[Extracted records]
########################################
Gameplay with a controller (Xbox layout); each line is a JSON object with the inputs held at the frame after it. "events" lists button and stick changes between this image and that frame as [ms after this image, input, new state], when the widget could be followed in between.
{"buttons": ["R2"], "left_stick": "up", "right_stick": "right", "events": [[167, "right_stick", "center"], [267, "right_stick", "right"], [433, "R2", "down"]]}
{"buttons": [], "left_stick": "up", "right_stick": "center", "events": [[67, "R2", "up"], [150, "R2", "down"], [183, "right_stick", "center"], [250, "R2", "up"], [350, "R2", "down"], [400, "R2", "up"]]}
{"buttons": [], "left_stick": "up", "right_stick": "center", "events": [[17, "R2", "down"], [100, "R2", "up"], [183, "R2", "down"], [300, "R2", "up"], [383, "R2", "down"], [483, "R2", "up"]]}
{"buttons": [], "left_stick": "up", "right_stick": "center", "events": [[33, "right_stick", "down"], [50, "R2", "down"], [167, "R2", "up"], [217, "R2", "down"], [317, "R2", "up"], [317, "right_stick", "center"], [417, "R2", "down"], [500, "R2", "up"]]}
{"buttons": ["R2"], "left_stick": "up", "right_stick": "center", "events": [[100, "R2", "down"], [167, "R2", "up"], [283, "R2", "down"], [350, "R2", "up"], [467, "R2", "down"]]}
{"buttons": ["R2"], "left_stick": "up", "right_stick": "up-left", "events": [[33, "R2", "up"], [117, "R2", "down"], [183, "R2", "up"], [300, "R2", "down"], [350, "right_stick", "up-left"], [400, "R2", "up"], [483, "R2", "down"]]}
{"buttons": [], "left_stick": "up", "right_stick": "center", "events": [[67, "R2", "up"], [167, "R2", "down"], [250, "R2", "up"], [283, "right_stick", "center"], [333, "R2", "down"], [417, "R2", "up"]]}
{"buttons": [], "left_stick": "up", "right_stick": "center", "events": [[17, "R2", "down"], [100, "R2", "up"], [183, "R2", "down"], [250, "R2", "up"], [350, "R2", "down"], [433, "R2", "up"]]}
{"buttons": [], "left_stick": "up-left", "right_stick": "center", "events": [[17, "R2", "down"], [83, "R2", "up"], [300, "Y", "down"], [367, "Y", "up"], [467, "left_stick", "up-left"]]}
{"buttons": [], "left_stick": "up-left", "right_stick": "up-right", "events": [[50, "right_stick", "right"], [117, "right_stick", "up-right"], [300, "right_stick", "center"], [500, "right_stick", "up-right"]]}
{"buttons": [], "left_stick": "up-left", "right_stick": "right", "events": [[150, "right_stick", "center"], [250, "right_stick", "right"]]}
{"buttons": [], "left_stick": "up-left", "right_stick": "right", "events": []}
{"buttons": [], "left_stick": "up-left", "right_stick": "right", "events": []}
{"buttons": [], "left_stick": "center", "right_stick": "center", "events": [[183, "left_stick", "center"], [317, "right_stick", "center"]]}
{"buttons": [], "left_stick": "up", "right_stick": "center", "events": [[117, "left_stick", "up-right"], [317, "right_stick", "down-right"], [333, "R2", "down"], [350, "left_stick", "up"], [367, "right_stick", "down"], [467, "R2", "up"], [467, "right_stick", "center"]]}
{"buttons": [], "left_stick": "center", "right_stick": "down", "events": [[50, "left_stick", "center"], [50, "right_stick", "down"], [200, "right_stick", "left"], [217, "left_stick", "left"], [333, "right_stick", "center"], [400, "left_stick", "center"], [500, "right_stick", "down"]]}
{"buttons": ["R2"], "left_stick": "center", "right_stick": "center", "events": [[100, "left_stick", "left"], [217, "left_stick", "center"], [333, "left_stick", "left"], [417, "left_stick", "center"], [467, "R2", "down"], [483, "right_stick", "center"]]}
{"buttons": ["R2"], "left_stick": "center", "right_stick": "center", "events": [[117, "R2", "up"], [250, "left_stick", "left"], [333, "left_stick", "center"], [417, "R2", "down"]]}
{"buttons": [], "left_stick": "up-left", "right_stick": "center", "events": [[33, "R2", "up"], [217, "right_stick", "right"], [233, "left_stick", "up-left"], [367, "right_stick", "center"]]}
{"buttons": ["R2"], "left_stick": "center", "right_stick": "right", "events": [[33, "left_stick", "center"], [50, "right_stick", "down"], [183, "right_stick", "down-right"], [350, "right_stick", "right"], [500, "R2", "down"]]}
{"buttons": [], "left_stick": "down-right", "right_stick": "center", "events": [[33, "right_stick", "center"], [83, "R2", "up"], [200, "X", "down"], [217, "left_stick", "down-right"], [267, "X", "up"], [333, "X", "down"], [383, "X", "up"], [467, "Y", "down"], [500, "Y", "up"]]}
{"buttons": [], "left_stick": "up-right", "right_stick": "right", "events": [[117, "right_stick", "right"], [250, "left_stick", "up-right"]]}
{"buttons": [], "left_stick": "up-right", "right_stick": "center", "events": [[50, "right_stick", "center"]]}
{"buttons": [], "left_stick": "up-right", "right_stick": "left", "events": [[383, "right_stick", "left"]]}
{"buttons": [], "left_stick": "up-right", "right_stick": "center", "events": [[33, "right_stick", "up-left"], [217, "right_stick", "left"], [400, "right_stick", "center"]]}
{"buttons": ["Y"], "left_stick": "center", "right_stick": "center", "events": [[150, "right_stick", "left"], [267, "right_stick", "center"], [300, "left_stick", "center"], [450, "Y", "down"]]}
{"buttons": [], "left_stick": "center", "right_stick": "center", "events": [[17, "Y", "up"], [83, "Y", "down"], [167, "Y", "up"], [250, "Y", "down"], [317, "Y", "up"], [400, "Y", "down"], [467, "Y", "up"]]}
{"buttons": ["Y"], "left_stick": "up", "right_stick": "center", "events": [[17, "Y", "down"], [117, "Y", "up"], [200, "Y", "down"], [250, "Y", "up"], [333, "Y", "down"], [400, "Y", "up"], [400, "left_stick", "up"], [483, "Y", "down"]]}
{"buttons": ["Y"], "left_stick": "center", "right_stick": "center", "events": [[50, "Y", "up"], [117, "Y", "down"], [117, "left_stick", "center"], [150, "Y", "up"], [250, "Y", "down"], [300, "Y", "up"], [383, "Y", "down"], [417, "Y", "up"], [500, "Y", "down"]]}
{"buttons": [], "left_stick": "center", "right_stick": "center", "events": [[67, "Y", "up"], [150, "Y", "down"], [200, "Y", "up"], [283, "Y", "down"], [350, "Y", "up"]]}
########################################
WHAT THE TASK ASKS ▸ Nothing in the entries above should differ when you return them in full.

EXERCISE ANSWER ▸
Gameplay with a controller (Xbox layout); each line is a JSON object with the inputs held at the frame after it. "events" lists button and stick changes between this image and that frame as [ms after this image, input, new state], when the widget could be followed in between.
{"buttons": ["R2"], "left_stick": "up", "right_stick": "right", "events": [[167, "right_stick", "center"], [267, "right_stick", "right"], [433, "R2", "down"]]}
{"buttons": [], "left_stick": "up", "right_stick": "center", "events": [[67, "R2", "up"], [150, "R2", "down"], [183, "right_stick", "center"], [250, "R2", "up"], [350, "R2", "down"], [400, "R2", "up"]]}
{"buttons": [], "left_stick": "up", "right_stick": "center", "events": [[17, "R2", "down"], [100, "R2", "up"], [183, "R2", "down"], [300, "R2", "up"], [383, "R2", "down"], [483, "R2", "up"]]}
{"buttons": [], "left_stick": "up", "right_stick": "center", "events": [[33, "right_stick", "down"], [50, "R2", "down"], [167, "R2", "up"], [217, "R2", "down"], [317, "R2", "up"], [317, "right_stick", "center"], [417, "R2", "down"], [500, "R2", "up"]]}
{"buttons": ["R2"], "left_stick": "up", "right_stick": "center", "events": [[100, "R2", "down"], [167, "R2", "up"], [283, "R2", "down"], [350, "R2", "up"], [467, "R2", "down"]]}
{"buttons": ["R2"], "left_stick": "up", "right_stick": "up-left", "events": [[33, "R2", "up"], [117, "R2", "down"], [183, "R2", "up"], [300, "R2", "down"], [350, "right_stick", "up-left"], [400, "R2", "up"], [483, "R2", "down"]]}
{"buttons": [], "left_stick": "up", "right_stick": "center", "events": [[67, "R2", "up"], [167, "R2", "down"], [250, "R2", "up"], [283, "right_stick", "center"], [333, "R2", "down"], [417, "R2", "up"]]}
{"buttons": [], "left_stick": "up", "right_stick": "center", "events": [[17, "R2", "down"], [100, "R2", "up"], [183, "R2", "down"], [250, "R2", "up"], [350, "R2", "down"], [433, "R2", "up"]]}
{"buttons": [], "left_stick": "up-left", "right_stick": "center", "events": [[17, "R2", "down"], [83, "R2", "up"], [300, "Y", "down"], [367, "Y", "up"], [467, "left_stick", "up-left"]]}
{"buttons": [], "left_stick": "up-left", "right_stick": "up-right", "events": [[50, "right_stick", "right"], [117, "right_stick", "up-right"], [300, "right_stick", "center"], [500, "right_stick", "up-right"]]}
{"buttons": [], "left_stick": "up-left", "right_stick": "right", "events": [[150, "right_stick", "center"], [250, "right_stick", "right"]]}
{"buttons": [], "left_stick": "up-left", "right_stick": "right", "events": []}
{"buttons": [], "left_stick": "up-left", "right_stick": "right", "events": []}
{"buttons": [], "left_stick": "center", "right_stick": "center", "events": [[183, "left_stick", "center"], [317, "right_stick", "center"]]}
{"buttons": [], "left_stick": "up", "right_stick": "center", "events": [[117, "left_stick", "up-right"], [317, "right_stick", "down-right"], [333, "R2", "down"], [350, "left_stick", "up"], [367, "right_stick", "down"], [467, "R2", "up"], [467, "right_stick", "center"]]}
{"buttons": [], "left_stick": "center", "right_stick": "down", "events": [[50, "left_stick", "center"], [50, "right_stick", "down"], [200, "right_stick", "left"], [217, "left_stick", "left"], [333, "right_stick", "center"], [400, "left_stick", "center"], [500, "right_stick", "down"]]}
{"buttons": ["R2"], "left_stick": "center", "right_stick": "center", "events": [[100, "left_stick", "left"], [217, "left_stick", "center"], [333, "left_stick", "left"], [417, "left_stick", "center"], [467, "R2", "down"], [483, "right_stick", "center"]]}
{"buttons": ["R2"], "left_stick": "center", "right_stick": "center", "events": [[117, "R2", "up"], [250, "left_stick", "left"], [333, "left_stick", "center"], [417, "R2", "down"]]}
{"buttons": [], "left_stick": "up-left", "right_stick": "center", "events": [[33, "R2", "up"], [217, "right_stick", "right"], [233, "left_stick", "up-left"], [367, "right_stick", "center"]]}
{"buttons": ["R2"], "left_stick": "center", "right_stick": "right", "events": [[33, "left_stick", "center"], [50, "right_stick", "down"], [183, "right_stick", "down-right"], [350, "right_stick", "right"], [500, "R2", "down"]]}
{"buttons": [], "left_stick": "down-right", "right_stick": "center", "events": [[33, "right_stick", "center"], [83, "R2", "up"], [200, "X", "down"], [217, "left_stick", "down-right"], [267, "X", "up"], [333, "X", "down"], [383, "X", "up"], [467, "Y", "down"], [500, "Y", "up"]]}
{"buttons": [], "left_stick": "up-right", "right_stick": "right", "events": [[117, "right_stick", "right"], [250, "left_stick", "up-right"]]}
{"buttons": [], "left_stick": "up-right", "right_stick": "center", "events": [[50, "right_stick", "center"]]}
{"buttons": [], "left_stick": "up-right", "right_stick": "left", "events": [[383, "right_stick", "left"]]}
{"buttons": [], "left_stick": "up-right", "right_stick": "center", "events": [[33, "right_stick", "up-left"], [217, "right_stick", "left"], [400, "right_stick", "center"]]}
{"buttons": ["Y"], "left_stick": "center", "right_stick": "center", "events": [[150, "right_stick", "left"], [267, "right_stick", "center"], [300, "left_stick", "center"], [450, "Y", "down"]]}
{"buttons": [], "left_stick": "center", "right_stick": "center", "events": [[17, "Y", "up"], [83, "Y", "down"], [167, "Y", "up"], [250, "Y", "down"], [317, "Y", "up"], [400, "Y", "down"], [467, "Y", "up"]]}
{"buttons": ["Y"], "left_stick": "up", "right_stick": "center", "events": [[17, "Y", "down"], [117, "Y", "up"], [200, "Y", "down"], [250, "Y", "up"], [333, "Y", "down"], [400, "Y", "up"], [400, "left_stick", "up"], [483, "Y", "down"]]}
{"buttons": ["Y"], "left_stick": "center", "right_stick": "center", "events": [[50, "Y", "up"], [117, "Y", "down"], [117, "left_stick", "center"], [150, "Y", "up"], [250, "Y", "down"], [300, "Y", "up"], [383, "Y", "down"], [417, "Y", "up"], [500, "Y", "down"]]}
{"buttons": [], "left_stick": "center", "right_stick": "center", "events": [[67, "Y", "up"], [150, "Y", "down"], [200, "Y", "up"], [283, "Y", "down"], [350, "Y", "up"]]}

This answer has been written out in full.